On pourrait aussi très bien imaginer, en tant que professeurs, préparer à l’avance des images comme grâce à l’Intelligence Artificielle, qui représentent le sens du poème et les émotions qui s’en dégagent, afin de proposer une compréhension différenciée du poème, et plus guidée pour certains élèves, en leur faisant pas exemple associer justement la bonne image avec le bon poème pour en dégager le sens."

L’utilisation de la fonction “Notes Magiques” de Quizlet.

Les élèves ont globalement apprécié cet outil.
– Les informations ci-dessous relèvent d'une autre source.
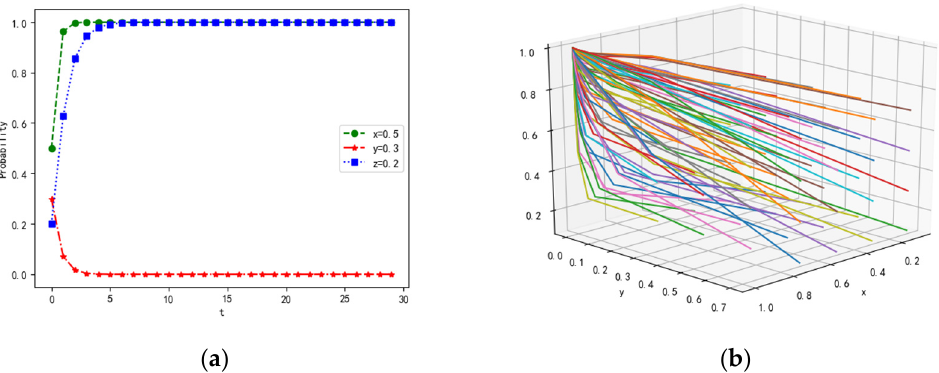
Figure 6. Evolutionary results of p 5 ( 1,0,1 ) shown under a corresponding constraint condition, ( a ) represents the conver- gence of probability with time, and ( b ) shows the results of dynamic simulation in three dimensions.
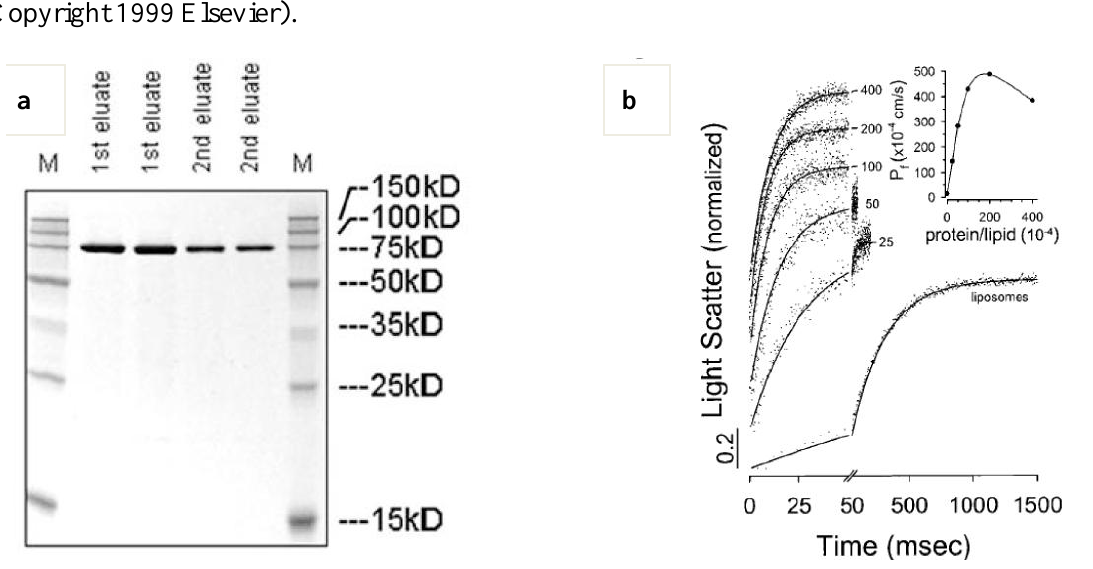
Figure 7. Aquaporin Z-incorporated vesicles. ( a ) Sodium dodecyl sulfate-polyacrylamide gel electrophoresis (SDS-PAGE) of purified aquaporin Z (M: marker) and ( b ) stopped-flow light scattering and osmotic water permeability coefficient of aquaporin Z-incorporated liposomes in response to hyperosmotic stress (reprinted with permission from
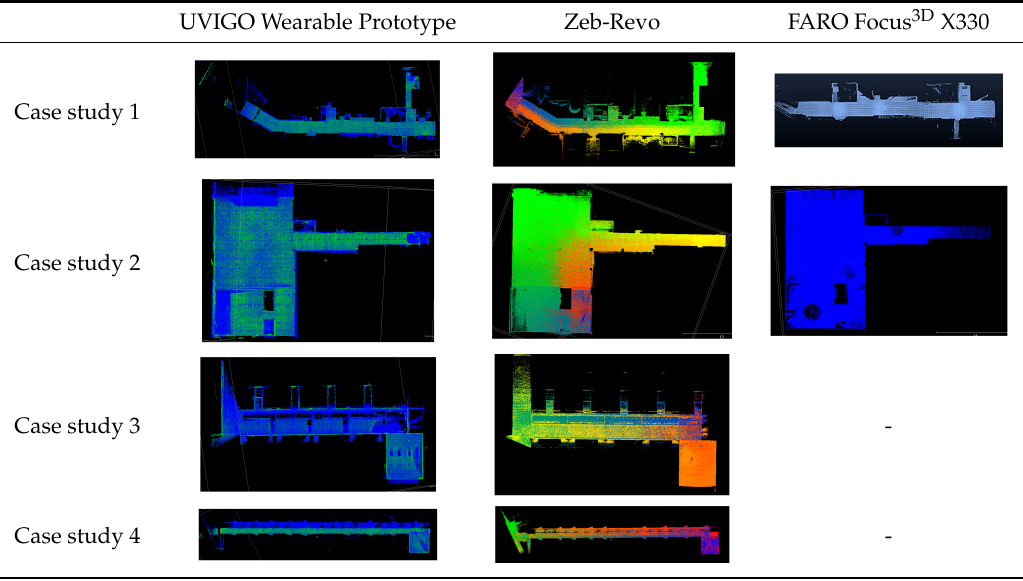
Table 5. Top view of the point clouds generated per system and case study. Differences in color are due to different measurement values of the intensity of the return signal of UVIGO Wearable Prototype and FARO Focus X330. For the case of Zeb-Revo, the representation is done through a pseudocolor according to the distance measured between the system and the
Ils apprécient notamment le fait qu’il y ait diverses fonctions telles que “Associer” ou “Test” qui leur permettent vraiment de mémoriser rapidement et de façon ludique en associant une notion avec sa définition. Mais finalement, ces fonctions, on les retrouve aussi dans l’utilisation basique de Quizlet.
Ce qui était plus intéressant ici c’était d’utiliser le chatbot qui s’appelle QChat sur Quizlet et qui propose également plusieurs fonctions comme “Pose-moi des questions”. Á partir du contenu du cours qui a été transformé en notes de révision, le logiciel pose des questions que les élèves ont trouvé assez simples et relativement compréhensibles. En revanche, ils ont remarqué que les questions avaient tendance à se répéter et ils ont aussi remarqué plusieurs bugs au niveau des réponses attendues telles que des imprécisions voire des incorrections.
D’ailleurs il y a une limite par jour de questions qu’on peut lui demander de nous poser et en outre cette fonction n’est disponible que quand on prend un abonnement payant à Quizlet, donc ce n’est pas forcément à la portée des élèves, à moins que le professeur ait un compte et prête ses identifiants aux élèves.
Ensuite, dans ce chatbot, il y a une autre fonction qui permet de réinventer une histoire à partir des notes de cours. L’intérêt de cette fonction est que cela peut permettre de travailler la compréhension écrite.
Cela reste un outil assez ludique pour les élèves. Quelques-uns font cependant ressortir le fait que pour eux ce n’est pas forcément un outil qu’ils vont réutiliser parce qu’ils ne mémorisent pas comme cela et qu’ils n’ont pas non plus envie de passer encore plus de temps devant les écrans.
"En ce qui me concerne, je pense que ça peut être encore une fois un bon outil, même s’il n’est pas encore forcément très abouti, surtout pour les élèves les plus en difficulté, parce que cela peut constituer un outil de différenciation dans le sens où il va reformuler le contenu du cours d’une autre façon et refaire travailler la compréhension des élèves.
C’est enfin un outil qui peut aussi être une aide pour le professeur puisqu’il y a aussi une fonction qui propose des sujets de dissertation aussi bien utilisables par les élèves pour mettre en relation les documents avec les axes, ce qu’ils ont plutôt du mal à faire en général, mais aussi pourquoi pas pour le professeur."